= HOW TO COMPLETE THIS TASK =
Once the line holding "удовлетворяет всем требованиям" is found in the listing below, write it out and each later line exactly, up to and including the one holding "media. Kegiatan yang".

= MATERIAL PROVIDED =
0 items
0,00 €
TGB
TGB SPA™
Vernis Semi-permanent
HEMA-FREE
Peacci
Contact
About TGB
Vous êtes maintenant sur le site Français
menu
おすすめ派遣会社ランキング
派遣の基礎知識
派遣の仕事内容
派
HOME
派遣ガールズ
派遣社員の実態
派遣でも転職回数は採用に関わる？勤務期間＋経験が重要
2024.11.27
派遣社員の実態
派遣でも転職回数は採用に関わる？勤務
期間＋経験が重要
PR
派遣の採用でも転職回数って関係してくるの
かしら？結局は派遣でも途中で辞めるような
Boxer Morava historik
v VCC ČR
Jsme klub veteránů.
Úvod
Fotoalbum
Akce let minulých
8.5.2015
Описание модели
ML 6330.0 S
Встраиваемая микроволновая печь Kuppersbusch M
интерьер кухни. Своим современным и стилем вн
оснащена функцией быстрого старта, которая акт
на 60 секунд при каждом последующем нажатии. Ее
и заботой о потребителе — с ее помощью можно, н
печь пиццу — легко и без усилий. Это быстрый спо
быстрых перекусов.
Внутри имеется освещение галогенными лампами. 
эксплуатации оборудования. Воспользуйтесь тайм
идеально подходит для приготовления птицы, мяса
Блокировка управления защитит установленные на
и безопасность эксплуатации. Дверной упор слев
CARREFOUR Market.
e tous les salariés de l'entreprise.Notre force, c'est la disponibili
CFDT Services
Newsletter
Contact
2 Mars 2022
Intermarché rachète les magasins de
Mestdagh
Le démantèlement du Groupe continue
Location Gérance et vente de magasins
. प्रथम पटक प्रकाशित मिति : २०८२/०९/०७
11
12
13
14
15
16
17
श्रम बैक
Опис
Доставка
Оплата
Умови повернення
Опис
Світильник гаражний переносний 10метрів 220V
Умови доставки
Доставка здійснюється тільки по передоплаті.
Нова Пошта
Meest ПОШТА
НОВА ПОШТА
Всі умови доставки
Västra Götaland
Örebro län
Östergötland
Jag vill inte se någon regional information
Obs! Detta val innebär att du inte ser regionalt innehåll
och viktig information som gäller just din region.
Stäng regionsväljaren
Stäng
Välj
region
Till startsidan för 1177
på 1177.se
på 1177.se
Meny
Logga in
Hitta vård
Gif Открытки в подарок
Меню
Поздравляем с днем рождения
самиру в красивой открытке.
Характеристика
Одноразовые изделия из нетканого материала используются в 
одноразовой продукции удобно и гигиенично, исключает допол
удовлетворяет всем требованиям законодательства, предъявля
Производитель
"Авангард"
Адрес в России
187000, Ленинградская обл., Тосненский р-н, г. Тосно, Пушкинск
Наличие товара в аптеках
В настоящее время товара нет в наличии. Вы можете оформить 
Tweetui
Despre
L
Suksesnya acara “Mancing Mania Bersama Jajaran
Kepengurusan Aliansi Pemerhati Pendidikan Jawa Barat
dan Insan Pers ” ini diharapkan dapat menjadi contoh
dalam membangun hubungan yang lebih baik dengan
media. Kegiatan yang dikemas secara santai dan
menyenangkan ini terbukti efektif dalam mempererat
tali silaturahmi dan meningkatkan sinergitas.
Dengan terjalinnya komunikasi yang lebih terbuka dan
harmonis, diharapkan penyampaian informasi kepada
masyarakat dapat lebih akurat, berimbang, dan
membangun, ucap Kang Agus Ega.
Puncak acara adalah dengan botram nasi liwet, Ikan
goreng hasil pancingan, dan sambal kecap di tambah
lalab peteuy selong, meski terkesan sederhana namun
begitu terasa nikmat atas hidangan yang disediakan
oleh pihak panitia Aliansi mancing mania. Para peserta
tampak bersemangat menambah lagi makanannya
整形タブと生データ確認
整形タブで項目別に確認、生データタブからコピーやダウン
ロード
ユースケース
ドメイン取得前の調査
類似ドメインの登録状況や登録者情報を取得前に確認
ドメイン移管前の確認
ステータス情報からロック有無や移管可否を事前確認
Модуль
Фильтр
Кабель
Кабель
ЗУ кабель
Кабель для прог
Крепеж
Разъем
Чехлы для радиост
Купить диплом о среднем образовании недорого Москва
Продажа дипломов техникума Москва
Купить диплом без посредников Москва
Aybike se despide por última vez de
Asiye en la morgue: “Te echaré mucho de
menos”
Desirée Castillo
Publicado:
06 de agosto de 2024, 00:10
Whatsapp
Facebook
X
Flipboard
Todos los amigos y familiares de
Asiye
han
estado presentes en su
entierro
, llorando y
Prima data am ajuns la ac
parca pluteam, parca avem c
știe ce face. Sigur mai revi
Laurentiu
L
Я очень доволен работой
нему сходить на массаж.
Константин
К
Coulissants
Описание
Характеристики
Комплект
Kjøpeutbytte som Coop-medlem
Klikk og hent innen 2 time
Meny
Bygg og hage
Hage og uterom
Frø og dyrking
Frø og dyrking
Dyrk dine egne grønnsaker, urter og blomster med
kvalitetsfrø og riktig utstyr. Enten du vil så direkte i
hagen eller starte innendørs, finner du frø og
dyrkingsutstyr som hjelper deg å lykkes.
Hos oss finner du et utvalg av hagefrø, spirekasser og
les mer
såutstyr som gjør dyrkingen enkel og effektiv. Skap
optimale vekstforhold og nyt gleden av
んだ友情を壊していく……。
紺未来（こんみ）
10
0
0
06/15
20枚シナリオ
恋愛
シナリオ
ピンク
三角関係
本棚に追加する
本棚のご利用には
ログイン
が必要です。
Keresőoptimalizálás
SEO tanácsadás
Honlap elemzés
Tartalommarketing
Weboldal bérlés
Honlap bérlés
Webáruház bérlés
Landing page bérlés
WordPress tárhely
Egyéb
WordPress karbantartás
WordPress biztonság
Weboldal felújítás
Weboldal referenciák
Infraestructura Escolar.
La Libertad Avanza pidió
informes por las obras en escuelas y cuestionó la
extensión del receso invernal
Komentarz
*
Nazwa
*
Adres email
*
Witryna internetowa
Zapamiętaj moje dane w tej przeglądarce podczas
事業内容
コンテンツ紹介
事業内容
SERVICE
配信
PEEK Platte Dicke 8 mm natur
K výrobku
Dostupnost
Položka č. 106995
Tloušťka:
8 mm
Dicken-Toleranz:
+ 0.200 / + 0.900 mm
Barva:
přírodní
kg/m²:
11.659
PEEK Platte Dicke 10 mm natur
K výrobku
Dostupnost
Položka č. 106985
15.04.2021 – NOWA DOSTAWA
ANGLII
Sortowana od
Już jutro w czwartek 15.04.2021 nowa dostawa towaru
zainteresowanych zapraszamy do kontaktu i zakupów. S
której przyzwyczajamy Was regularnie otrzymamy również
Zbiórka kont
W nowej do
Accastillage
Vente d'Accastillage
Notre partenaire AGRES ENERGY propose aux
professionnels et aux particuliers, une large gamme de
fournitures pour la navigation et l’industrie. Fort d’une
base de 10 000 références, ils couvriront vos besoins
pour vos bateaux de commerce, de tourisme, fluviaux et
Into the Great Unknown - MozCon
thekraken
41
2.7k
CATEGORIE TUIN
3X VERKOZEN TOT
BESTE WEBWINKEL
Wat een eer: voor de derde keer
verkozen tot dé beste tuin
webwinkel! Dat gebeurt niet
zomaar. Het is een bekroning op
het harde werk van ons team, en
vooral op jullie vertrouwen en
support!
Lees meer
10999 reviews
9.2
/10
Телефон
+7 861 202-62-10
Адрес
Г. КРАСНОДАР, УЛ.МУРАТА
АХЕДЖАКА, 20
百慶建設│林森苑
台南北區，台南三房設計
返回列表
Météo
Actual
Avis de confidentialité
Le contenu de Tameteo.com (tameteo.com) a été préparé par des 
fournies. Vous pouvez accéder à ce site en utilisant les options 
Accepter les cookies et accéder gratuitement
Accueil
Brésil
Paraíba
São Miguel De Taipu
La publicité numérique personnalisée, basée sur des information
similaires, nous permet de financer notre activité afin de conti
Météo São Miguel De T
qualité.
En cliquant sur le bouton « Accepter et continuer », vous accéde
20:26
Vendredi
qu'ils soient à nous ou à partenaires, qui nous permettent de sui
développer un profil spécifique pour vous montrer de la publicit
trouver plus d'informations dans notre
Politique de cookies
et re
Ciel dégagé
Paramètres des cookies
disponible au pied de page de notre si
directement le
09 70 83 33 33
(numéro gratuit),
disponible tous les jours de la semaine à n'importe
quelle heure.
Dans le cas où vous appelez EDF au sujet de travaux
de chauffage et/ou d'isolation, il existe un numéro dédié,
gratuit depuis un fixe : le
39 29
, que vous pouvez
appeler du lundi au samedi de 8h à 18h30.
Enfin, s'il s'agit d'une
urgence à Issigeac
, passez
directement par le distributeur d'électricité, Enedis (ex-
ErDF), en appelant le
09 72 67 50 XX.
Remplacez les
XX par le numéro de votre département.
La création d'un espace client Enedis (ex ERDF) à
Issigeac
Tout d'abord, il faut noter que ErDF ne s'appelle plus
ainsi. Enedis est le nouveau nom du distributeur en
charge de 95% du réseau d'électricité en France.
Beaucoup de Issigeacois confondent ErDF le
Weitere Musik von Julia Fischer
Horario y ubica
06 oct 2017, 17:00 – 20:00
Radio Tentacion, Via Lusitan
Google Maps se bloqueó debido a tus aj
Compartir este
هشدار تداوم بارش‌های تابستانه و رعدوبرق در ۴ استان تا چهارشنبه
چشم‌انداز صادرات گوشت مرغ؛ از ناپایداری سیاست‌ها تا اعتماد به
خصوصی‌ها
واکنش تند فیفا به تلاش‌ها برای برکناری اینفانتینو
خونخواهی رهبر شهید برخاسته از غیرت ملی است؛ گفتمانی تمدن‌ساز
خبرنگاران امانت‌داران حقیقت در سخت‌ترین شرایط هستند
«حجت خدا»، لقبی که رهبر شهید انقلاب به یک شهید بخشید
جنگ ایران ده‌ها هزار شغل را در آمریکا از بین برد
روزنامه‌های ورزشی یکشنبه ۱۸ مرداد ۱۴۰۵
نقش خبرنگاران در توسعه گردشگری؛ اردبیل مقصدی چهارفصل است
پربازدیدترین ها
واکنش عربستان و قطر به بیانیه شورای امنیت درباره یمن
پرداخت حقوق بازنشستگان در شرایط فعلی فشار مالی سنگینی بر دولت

= SOLUTION TO THIS PROBLEM =
удовлетворяет всем требованиям законодательства, предъявля
Производитель
"Авангард"
Адрес в России
187000, Ленинградская обл., Тосненский р-н, г. Тосно, Пушкинск
Наличие товара в аптеках
В настоящее время товара нет в наличии. Вы можете оформить 
Tweetui
Despre
L
Suksesnya acara “Mancing Mania Bersama Jajaran
Kepengurusan Aliansi Pemerhati Pendidikan Jawa Barat
dan Insan Pers ” ini diharapkan dapat menjadi contoh
dalam membangun hubungan yang lebih baik dengan
media. Kegiatan yang dikemas secara santai dan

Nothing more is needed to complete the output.